毛沢東もケシ栽培と農村中心戦略で勢力を拡大した CARLOS GARCIA RAWLINSーREUTERS
<アフガニスタンの「新政権」を中国が事実上容認するのは両者に驚くほど類似点があるからだ>
イスラム原理主義を信奉する神学生をルーツとするタリバンがアフガニスタン全土をほぼ掌握した現在、彼らは国際社会からの国家承認を切望している。
いち早く事実上容認しているのは、国連安保理常任理事国の中国。急接近している背景を探ると、両者に多くの類似点がある。
第1に、中国共産党とタリバンは思想の面で本質的に近似している。中国共産党は、共産主義以外の思想と哲学が中国に根を下ろして大きく成長するのを絶対に許さない。キリスト教やイスラム教も名目上は存在するが、限りなく共産党の下位組織と化してほぼ原形をとどめていない。
古代から存続してきた多くの宗教施設も建国直後から取り壊され、現在もなお継続されている。「宗教の中国化」も習近平(シ ー・チンピン)政権だけが強力に推し進めているのではなく、初代の指導者・毛沢東時代からの伝統を踏襲しているにすぎない。
タリバンも同様だ。イスラム社会の多様性を一切許容せずに彼らが解釈する唯一絶対の「イスラム」だけが正統とされている。事実、以前に政権の座に就いたときにはシーア派などの少数派を公開処刑して弾圧した。また、人類の文化遺産であるバーミヤン大仏を「偶像」崇拝だとして爆破して世界に衝撃を与えた(その仏教遺跡が眠る地の鉱物に、中国が触手を伸ばしている)。
タリバンが独自に解釈するイスラム法も中国共産党からすれば「宗教」の範疇に入るが、両者の利益が衝突しない限り、相手を利用することは可能である。
第2に、両者の成長を支えた経済的基盤が共にケシ栽培だ。中国共産党は1935年秋に陝西省北部の延安と内モンゴル南部のオルドス高原に逃亡してきた直後からケシを栽培し始めた。アヘンに加工してモンゴルとライバルの国民党支配地域に転売し、1950年まで莫大な軍資金を得ていた。そして麻薬の中毒者が増えたのも支配階級が腐敗しているからだと、責任を国民党とモンゴル社会に転嫁した。

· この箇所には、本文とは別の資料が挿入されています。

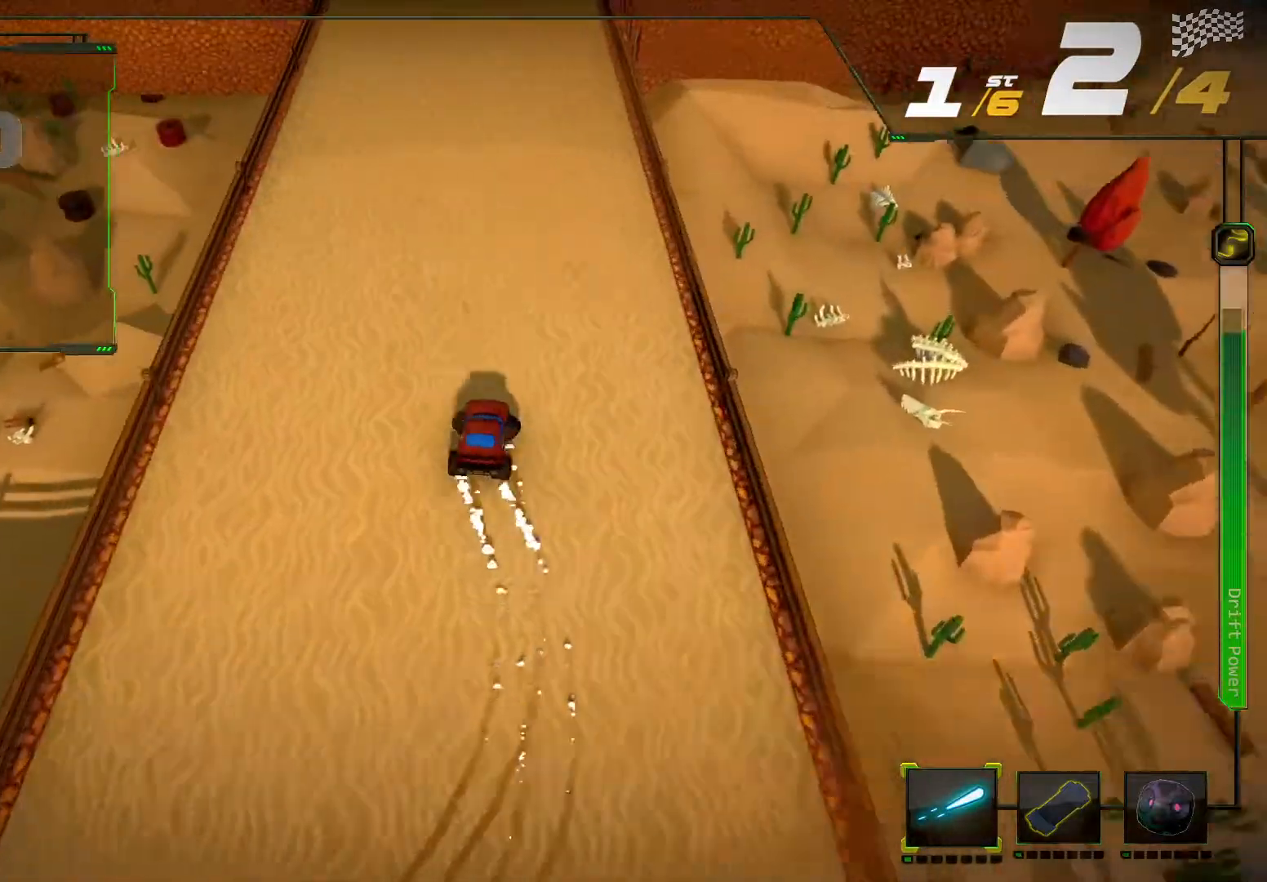
{"buttons": ["R2"], "left_stick": "left", "right_stick": "center", "events": [[433, "left_stick", "left"]]}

タリバンの資金もケシ栽培に大きく依存している。彼らはアヘンをカーフィル(異教徒)に輸出して欧米社会を疲弊させることを躊躇しない。前回首都カブールを制圧した際もその撲滅を約束したが、国際社会を欺く方便にすぎなかった。今回も同様の約束を標榜しているが、当然、国際社会からの経済的支援を条件とするだろう。